Бомелиус повернул ключ в замке ящика; раздался странный звон, нежный и зловещий; в ларце заиграла музыка.
— Открыть окно, государь?
— Открой.
Бомелиус распахнул окно. В него глянуло небо с бесчисленными звездами.
Лекарь направил на небо складную трубку.
— Близнецы, государь великий, говорят о славном роде твоем.
Царь отозвался:
— Мой род славный, не русский род. Рода я славного, кесарева, Августа Римского, — от брата его Пруса, из немцев я; пришел тот Прус к морю Балтийскому на реку Русь, оттого наша земля Русью и зовется. Оттого я и хочу свою вековечную вотчину Ливонию к себе вернуть.

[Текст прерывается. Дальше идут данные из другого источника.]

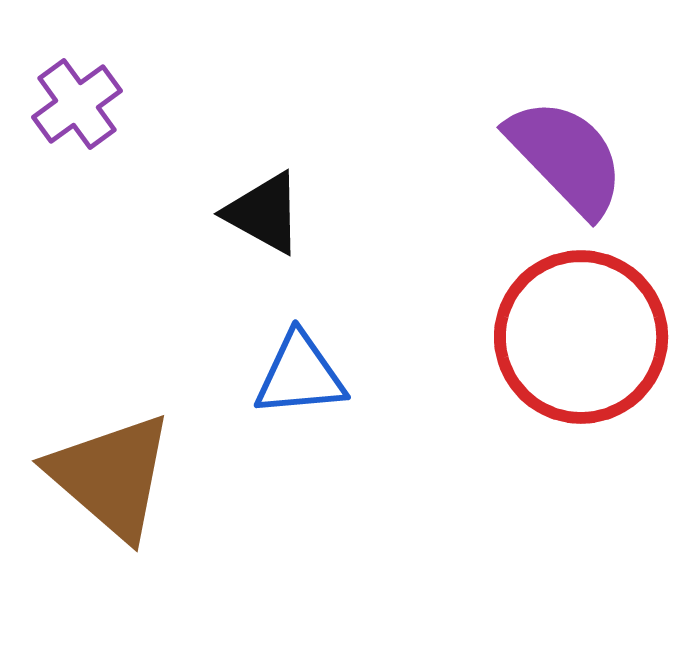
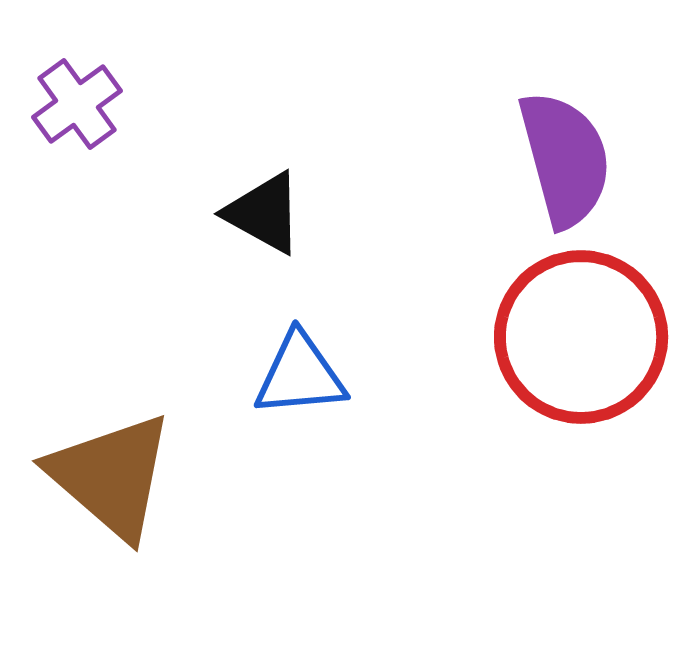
purple semicircle: moved 1 px left, 2 px down; rotated 29 degrees clockwise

Он любил часто повторять эту легенду о своем происхождении, в которую искренно верил.
Бомелиус сделал вид, что его охватил ужас.

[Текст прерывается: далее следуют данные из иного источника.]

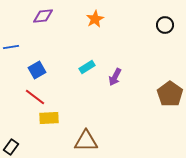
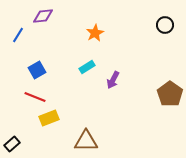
orange star: moved 14 px down
blue line: moved 7 px right, 12 px up; rotated 49 degrees counterclockwise
purple arrow: moved 2 px left, 3 px down
red line: rotated 15 degrees counterclockwise
yellow rectangle: rotated 18 degrees counterclockwise
black rectangle: moved 1 px right, 3 px up; rotated 14 degrees clockwise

— Что видишь ты на небе, немец?
— Не смею сказать, государь…
— Говори!
Бомелиус уткнулся в книгу с какими-то непонятными знаками и, водя по ней костлявым пальцем, сказал:
— Нет сил для одоления врагов. Везде они: и в теремах, и во дворцах, и в кельях.
— В кельях, говоришь ты?
— Не ведаю, государь; разве мало у тебя врагов? Разве мало монахов и в наших и в ваших землях волшебству злому предаются, сердцем озлоблены и люты, что твоих милостей на Москве лишены?
Царь задумался.
— А города?
— Есть у тебя города, возмущением лихим объяты, и те города задумали от тебя отделиться и передаться кому — неведомо…
— А царица? — весь дрожа, прошептал царь.
Бомелиус опять взглянул на небо.
— Тяжело мне говорить, государь, уволь.
— Сказывай, слышь, сказывай!
Лекарь уткнулся в книгу.
— Сказано ей на роду претерпеть венец мученический, а будет ли жива от недуга аль нет — одному Богу ведомо. А только по всему видно — порча.